Other suitable techniques for impregnation can likewise be adapted according to the present invention, for example the vaporization of impregnating material, spreading the impregnating material as a layer onto the textile, or applying the impregnating material onto the textile by way of a foam application. Particular techniques for applying the hardening or stiffening material onto the threads may be coating techniques. In each of these methods it is crucial that suitable measures are taken so that the meshes 15 in the textile remain open at least in part, in order to make one-way see-through possible. This can be achieved by selective application of the impregnating material 13 substantially only to and into the threads, or, in the case of techniques in which impregnating material 13 will nevertheless finish up in the meshes 15, the renewed opening up of these openings, for example by the directed blowing of air flows.

Suitable impregnating materials 13 according to embodiments of the present invention are inter alia polyacrylates, polyurethanes, polyvinyl alcohols, polyvinyl acetates, and starch derivatives.

In particular, an aqueous acrylate dispersion for example can be used. This has the advantage that this displays a high degree of UV resistance, and has a low susceptibility to ageing. After being polymerized out 100%, acrylates are completely insoluble in water, so that the textile treated has a low susceptibility to moisture.

After the impregnation or coating and possible pressing out of the textile, the textile 10 is dried, as a result of which the water evaporates and the acrylate or other used material is condensed out to form a strengthening material.

In particular embodiments, without the invention being limited thereto, an acrylate dispersion used for strengthening the threads can be a mixture of a hard acrylate, a soft acrylate and water.

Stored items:
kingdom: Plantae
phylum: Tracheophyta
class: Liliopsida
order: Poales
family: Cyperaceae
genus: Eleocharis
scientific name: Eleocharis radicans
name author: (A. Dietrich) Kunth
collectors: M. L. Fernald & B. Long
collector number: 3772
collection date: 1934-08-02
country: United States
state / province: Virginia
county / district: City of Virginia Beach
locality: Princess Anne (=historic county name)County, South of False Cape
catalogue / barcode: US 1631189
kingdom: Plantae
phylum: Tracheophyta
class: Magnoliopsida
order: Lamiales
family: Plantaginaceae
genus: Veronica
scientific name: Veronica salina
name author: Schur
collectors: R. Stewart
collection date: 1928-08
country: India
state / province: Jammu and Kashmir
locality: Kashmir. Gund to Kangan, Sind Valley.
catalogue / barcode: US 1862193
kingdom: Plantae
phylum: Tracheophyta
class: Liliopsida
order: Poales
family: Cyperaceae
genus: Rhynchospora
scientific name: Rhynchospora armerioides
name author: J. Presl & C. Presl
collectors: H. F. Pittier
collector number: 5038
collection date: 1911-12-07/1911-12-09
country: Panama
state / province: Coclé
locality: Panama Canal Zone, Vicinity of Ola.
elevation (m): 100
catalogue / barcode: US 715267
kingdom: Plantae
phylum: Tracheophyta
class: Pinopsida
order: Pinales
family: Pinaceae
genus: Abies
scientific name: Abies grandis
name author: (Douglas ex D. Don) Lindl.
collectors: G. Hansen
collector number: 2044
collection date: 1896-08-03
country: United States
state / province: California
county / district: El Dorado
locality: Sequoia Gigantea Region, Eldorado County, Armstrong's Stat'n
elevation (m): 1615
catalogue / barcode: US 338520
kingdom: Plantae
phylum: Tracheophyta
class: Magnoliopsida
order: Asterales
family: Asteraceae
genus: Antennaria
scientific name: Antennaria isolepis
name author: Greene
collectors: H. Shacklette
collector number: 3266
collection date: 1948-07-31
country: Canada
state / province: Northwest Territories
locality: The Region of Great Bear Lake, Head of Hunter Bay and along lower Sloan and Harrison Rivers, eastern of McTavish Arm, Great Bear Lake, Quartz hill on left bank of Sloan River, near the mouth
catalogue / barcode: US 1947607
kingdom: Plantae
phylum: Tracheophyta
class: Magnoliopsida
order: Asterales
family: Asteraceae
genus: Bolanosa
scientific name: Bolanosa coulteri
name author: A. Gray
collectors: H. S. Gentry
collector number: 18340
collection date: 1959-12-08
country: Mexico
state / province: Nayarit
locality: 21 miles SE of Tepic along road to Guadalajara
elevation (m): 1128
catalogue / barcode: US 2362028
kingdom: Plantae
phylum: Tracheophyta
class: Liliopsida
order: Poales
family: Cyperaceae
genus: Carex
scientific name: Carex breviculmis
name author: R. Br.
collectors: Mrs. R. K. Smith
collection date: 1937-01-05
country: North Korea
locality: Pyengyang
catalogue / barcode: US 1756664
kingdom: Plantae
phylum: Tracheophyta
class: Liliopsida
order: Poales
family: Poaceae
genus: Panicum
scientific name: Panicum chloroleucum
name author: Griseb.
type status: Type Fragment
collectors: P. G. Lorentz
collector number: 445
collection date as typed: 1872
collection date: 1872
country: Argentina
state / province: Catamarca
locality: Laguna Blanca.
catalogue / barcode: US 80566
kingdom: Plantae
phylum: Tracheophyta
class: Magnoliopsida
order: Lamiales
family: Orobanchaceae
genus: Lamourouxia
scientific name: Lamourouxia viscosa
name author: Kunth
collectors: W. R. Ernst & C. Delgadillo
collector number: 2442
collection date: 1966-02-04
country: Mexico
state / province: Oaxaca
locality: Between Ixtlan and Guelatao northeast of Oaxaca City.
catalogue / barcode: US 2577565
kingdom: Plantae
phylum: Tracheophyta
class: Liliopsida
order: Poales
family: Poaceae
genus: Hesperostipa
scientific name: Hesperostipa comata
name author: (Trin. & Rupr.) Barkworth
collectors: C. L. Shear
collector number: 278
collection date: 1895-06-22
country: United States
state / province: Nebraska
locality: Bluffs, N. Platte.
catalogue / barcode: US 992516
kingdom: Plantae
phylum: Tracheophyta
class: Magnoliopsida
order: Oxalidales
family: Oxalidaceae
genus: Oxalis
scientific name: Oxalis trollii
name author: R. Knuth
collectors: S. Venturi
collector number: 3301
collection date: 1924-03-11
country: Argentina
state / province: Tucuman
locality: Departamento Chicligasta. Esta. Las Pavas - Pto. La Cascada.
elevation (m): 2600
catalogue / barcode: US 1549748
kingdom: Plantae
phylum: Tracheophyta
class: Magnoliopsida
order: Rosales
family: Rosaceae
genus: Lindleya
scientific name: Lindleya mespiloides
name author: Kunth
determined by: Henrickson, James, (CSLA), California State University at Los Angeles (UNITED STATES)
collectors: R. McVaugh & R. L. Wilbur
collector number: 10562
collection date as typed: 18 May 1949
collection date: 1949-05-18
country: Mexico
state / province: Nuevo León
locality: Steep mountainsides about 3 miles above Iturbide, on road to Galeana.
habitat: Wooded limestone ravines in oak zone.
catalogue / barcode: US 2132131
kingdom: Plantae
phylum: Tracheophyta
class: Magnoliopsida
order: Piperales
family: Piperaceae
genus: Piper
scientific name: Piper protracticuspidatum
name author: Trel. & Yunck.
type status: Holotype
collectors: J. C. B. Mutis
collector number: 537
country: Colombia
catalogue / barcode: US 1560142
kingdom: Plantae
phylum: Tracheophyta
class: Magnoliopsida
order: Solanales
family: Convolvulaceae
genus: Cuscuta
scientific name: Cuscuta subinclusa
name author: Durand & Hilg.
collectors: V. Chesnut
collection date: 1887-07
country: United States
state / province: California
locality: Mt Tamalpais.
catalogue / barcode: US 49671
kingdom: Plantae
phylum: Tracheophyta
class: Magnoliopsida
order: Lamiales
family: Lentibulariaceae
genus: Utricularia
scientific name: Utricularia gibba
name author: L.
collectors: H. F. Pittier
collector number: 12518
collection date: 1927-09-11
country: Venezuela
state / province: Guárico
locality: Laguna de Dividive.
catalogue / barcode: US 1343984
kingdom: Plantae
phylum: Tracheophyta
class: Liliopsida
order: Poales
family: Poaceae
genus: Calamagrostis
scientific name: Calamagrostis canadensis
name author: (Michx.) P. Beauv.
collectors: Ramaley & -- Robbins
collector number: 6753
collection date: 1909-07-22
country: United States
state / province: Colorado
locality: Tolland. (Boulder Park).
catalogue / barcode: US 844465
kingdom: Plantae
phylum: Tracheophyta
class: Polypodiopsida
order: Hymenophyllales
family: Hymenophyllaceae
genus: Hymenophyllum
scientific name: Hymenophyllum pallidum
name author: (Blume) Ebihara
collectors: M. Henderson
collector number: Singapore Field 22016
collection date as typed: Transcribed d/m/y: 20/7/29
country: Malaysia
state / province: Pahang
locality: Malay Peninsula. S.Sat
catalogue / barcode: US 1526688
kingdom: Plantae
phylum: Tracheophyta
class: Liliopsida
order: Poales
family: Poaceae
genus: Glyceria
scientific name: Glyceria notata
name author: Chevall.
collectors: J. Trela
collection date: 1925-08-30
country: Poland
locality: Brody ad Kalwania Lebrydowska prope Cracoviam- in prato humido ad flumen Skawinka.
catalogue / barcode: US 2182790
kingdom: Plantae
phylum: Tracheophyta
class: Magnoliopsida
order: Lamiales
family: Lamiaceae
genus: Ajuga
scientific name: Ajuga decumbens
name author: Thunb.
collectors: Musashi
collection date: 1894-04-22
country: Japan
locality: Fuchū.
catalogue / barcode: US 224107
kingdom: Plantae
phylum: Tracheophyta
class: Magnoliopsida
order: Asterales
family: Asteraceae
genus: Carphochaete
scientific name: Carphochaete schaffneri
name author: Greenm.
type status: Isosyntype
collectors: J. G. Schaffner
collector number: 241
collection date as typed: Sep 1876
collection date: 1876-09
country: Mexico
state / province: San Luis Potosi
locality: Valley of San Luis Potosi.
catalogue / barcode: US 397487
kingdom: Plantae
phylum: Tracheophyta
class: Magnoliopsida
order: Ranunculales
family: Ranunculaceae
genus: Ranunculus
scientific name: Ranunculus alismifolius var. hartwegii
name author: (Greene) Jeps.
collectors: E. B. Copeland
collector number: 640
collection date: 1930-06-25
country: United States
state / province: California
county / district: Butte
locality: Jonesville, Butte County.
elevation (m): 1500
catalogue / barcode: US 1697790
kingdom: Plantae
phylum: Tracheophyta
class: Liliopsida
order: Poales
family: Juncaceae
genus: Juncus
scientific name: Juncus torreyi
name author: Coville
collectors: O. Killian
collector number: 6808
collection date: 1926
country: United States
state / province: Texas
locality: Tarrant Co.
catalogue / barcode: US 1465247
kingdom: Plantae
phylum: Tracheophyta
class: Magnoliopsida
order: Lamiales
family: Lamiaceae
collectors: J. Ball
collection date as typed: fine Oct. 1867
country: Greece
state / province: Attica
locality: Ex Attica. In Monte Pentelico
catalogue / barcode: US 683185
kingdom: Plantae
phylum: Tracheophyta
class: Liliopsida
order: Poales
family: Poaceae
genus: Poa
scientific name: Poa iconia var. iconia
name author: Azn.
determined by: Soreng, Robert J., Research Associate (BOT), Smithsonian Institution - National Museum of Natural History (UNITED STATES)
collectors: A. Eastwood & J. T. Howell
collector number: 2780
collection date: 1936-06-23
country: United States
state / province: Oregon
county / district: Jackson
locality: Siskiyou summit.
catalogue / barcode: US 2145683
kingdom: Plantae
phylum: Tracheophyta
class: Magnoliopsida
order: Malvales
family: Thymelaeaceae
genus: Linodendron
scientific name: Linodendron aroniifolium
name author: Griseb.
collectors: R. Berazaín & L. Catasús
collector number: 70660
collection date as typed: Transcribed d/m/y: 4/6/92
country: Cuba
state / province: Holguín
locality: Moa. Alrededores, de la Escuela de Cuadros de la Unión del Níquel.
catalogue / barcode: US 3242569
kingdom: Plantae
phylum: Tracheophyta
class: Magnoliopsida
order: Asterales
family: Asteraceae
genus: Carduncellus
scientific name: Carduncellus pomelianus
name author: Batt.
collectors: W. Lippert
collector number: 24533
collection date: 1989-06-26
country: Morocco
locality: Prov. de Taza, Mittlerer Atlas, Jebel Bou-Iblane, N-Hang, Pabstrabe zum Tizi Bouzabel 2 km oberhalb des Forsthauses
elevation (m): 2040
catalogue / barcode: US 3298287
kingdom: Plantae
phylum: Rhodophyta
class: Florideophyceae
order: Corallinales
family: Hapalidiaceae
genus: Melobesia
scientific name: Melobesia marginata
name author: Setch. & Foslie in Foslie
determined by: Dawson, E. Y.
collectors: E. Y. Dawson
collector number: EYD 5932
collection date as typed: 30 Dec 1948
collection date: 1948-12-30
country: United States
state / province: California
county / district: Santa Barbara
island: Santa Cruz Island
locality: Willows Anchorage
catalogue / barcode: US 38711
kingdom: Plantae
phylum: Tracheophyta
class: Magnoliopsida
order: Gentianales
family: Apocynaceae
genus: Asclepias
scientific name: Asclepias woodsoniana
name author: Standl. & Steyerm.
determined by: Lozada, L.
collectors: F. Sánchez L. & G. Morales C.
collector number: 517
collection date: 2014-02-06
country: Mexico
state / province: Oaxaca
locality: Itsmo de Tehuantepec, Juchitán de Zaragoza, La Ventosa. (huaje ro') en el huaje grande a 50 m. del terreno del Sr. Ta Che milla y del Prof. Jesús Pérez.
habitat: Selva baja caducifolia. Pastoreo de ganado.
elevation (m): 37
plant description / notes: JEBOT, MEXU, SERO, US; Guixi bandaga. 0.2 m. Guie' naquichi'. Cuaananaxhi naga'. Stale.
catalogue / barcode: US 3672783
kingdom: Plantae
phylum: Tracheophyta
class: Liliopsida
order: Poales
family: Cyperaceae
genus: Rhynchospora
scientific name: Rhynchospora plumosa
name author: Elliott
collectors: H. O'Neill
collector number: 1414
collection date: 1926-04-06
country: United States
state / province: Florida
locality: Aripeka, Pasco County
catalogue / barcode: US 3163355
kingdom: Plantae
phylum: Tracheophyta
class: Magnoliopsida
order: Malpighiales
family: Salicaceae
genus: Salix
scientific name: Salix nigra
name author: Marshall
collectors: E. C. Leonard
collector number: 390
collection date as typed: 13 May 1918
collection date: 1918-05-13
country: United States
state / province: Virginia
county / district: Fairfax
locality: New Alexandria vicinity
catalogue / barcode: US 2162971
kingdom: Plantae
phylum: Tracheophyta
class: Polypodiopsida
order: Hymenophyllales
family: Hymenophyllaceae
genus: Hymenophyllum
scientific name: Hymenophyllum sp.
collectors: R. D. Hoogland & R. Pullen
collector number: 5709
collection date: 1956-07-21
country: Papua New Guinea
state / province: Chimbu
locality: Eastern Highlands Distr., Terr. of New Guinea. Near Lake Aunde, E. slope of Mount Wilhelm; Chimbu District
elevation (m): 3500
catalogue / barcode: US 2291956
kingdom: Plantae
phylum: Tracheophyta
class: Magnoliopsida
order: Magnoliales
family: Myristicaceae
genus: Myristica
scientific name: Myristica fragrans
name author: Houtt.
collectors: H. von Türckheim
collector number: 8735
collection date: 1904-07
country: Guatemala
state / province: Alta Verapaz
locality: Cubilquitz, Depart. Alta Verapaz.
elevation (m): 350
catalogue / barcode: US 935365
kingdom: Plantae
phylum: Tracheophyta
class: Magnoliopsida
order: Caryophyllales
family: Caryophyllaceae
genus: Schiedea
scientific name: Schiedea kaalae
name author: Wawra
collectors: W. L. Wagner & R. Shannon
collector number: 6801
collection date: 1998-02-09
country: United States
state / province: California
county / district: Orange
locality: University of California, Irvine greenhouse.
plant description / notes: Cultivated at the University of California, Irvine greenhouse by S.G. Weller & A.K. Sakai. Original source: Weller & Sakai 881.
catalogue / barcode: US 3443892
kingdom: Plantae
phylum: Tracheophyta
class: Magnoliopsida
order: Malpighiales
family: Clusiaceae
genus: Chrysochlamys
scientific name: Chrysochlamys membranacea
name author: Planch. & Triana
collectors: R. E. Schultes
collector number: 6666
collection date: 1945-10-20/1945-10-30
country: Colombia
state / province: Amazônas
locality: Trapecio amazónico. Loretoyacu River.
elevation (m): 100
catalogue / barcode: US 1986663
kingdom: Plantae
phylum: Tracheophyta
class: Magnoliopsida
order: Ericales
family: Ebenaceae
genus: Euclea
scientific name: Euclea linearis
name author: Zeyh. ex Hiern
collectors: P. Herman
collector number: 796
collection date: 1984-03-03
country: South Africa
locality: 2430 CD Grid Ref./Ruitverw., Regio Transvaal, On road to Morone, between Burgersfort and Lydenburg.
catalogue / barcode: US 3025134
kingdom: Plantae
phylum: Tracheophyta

WRITTEN EXERCISE:
Reproduce in full, word for word, the passage above on impregnating textile threads.

THE COMPLETED TASK:
Other suitable techniques for impregnation can likewise be adapted according to the present invention, for example the vaporization of impregnating material, spreading the impregnating material as a layer onto the textile, or applying the impregnating material onto the textile by way of a foam application. Particular techniques for applying the hardening or stiffening material onto the threads may be coating techniques. In each of these methods it is crucial that suitable measures are taken so that the meshes 15 in the textile remain open at least in part, in order to make one-way see-through possible. This can be achieved by selective application of the impregnating material 13 substantially only to and into the threads, or, in the case of techniques in which impregnating material 13 will nevertheless finish up in the meshes 15, the renewed opening up of these openings, for example by the directed blowing of air flows.

Suitable impregnating materials 13 according to embodiments of the present invention are inter alia polyacrylates, polyurethanes, polyvinyl alcohols, polyvinyl acetates, and starch derivatives.

In particular, an aqueous acrylate dispersion for example can be used. This has the advantage that this displays a high degree of UV resistance, and has a low susceptibility to ageing. After being polymerized out 100%, acrylates are completely insoluble in water, so that the textile treated has a low susceptibility to moisture.

After the impregnation or coating and possible pressing out of the textile, the textile 10 is dried, as a result of which the water evaporates and the acrylate or other used material is condensed out to form a strengthening material.

In particular embodiments, without the invention being limited thereto, an acrylate dispersion used for strengthening the threads can be a mixture of a hard acrylate, a soft acrylate and water.